Outlaw King—The okayest historical epic in years. I eagerly anticipated this one and liked it, but couldn’t overlook some of its glaring problems, particularly in terms of pacing and characterization. And while it does have a few serious historical blunders, the film has its heart in the right place and is a more authentic depiction of the medieval world than we’ve gotten in years, and so I still appreciate it for what it is. You can listen to Coyle and I discuss the movie on City of Man Podcast here.

Ant-Man and the Wasp—Here’s my nod to Marvel.
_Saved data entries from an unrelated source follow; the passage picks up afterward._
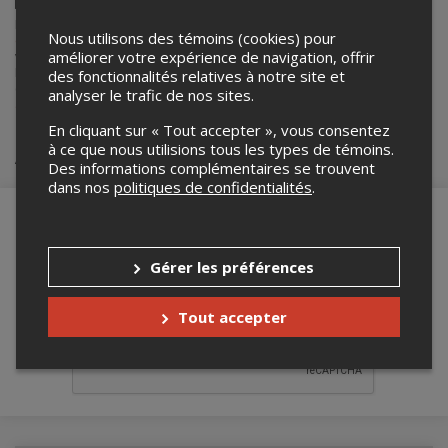
Facebook
Linkedin
Envoyer
Lepointdevente.com agit à titre de mandataire pour
Regart, centre
par
Nous utilisons des témoins (cookies) pour
d'artistes en art actuel
dans le cadre de l’affichage en ligne et la
courriel
vente de billets pour ses événements.
améliorer votre expérience de navigation, offrir
Pour plus d’information à propos de cet événement, veuillez
des fonctionnalités relatives à notre site et
contacter l’organisateur de l’événement,
Regart, centre d'artistes en
analyser le trafic de nos sites.
art actuel
, à
communications@centreregart.com
.
En cliquant sur « Tout accepter », vous consentez
à ce que nous utilisions tous les types de témoins.
Achat de billets
Des informations complémentaires se trouvent
dans nos
politiques de confidentialités
.
Gérer les préférences
Merci de confirmer que vous n'êtes pas un
robot ci-bas.
Tout accepter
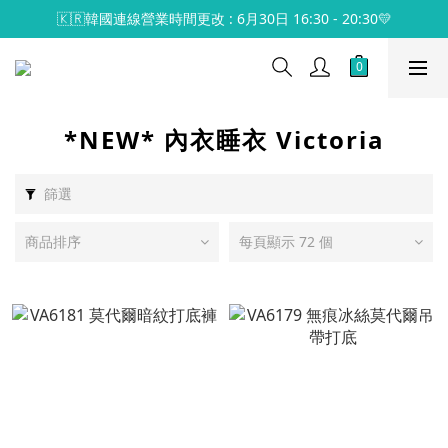
🇰🇷韓國連線營業時間更改 : 6月30日 16:30 - 20:30💛
*NEW* 內衣睡衣 Victoria
篩選
商品排序
每頁顯示 72 個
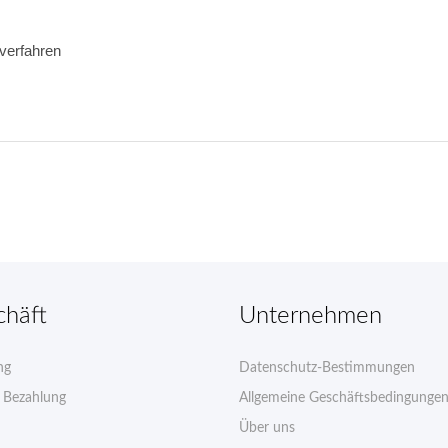
verfahren 
chäft
Unternehmen
ng
Datenschutz-Bestimmungen
e Bezahlung
Allgemeine Geschäftsbedingunge
Über uns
Ant-Man is a curiosity to me: I never look forward to an Ant-Man movie, and so far I haven’t made it to a theater for one, but I enjoy them a lot when I finally see them, and I enjoyed the heck out of this year’s Ant-Man and the Wasp. Maybe the low expectations are the key.

2018 films I missed but hope to catch in the new year:

  • Ralph Breaks the Internet

  • Won’t You Be My Neighbor?

  • BlacKkKlansman

  • Annihilation

  • Spider-Man: Into the Spider-Verse

  • Der Hauptmann (The Captain)

And finally…

Older movies I just saw this year:

Here are a couple of solid movies I saw this year and want to say a word or two of praise for. They are, by pure coincidence, all World War II movies, but pretty drastically different from one another.
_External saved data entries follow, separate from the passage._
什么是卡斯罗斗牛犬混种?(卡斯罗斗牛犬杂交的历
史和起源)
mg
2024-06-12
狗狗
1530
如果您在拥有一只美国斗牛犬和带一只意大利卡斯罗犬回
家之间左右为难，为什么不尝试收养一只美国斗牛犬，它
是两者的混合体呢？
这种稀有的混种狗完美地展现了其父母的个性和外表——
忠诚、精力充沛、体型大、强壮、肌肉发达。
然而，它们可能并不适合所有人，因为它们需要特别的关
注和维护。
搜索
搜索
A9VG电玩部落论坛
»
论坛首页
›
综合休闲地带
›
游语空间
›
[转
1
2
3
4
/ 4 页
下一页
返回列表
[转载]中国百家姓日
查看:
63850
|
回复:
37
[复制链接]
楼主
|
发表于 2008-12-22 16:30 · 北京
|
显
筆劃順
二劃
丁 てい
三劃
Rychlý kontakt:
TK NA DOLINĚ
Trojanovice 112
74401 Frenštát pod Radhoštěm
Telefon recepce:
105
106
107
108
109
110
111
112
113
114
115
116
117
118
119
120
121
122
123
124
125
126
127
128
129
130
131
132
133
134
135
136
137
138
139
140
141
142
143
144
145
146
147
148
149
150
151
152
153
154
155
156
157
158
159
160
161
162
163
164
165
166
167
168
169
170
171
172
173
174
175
1944—Perhaps the most unusual movie I saw this year, 1944 is an Estonian film that depicts both sides of the war, changing sides and perspectives completely at the halfway point. Estonia, one of the small, vulnerable Baltic states, was the object of Soviet aggression well before World War II, and when the Nazi-Soviet alliance broke down Estonian volunteers found themselves in both the Red Army and the SS. The film explores one of the war’s side stories—how a small country caught between two evil superpowers picks its poison. It’s a moving, unromanticized look from the vantage of a nation that will be defeated no matter who wins.
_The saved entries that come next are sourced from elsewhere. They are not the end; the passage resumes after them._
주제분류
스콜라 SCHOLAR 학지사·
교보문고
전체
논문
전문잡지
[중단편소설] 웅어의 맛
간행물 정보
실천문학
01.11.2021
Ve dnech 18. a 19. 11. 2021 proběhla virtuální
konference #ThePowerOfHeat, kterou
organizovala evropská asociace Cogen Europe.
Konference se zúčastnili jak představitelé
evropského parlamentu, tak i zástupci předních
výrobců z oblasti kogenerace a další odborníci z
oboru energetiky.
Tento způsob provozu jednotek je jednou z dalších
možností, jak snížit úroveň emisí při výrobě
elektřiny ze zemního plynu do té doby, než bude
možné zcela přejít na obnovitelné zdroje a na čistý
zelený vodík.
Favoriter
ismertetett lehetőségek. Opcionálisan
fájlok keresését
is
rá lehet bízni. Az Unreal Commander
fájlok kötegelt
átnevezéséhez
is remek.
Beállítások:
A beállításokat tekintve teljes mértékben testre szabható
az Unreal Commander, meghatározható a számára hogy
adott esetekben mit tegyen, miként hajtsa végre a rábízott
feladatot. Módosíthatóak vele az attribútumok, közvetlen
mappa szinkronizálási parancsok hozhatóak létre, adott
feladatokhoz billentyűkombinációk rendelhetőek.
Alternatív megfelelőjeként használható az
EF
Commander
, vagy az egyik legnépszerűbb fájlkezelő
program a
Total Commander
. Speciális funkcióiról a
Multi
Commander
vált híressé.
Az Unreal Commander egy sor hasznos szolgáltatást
Talvisota (The Winter War)—One of the best war films I’ve ever seen. This is the story of a fictional squad of Finnish reservists called up to defend their country against Soviet invasion during the Winter War of 1939-40. Harrowing and unromantic. I wrote a lengthy Historical Movie Monday post on this film if you want to know more.

Darkest Hour—This technically came out last year, in late December, and I’ve already blogged about it, but I’d like to get one more good word in for it before the year is out. It’s great—a brilliantly cinematic drama with powerful performances. Watch it if you haven’t.

Looking ahead

I hope y’all have had a great year and a blessed Christmas holiday, and that you’ve enjoyed some good movies along the way. Thanks as always for reading, and I hope y’all have a happy new year!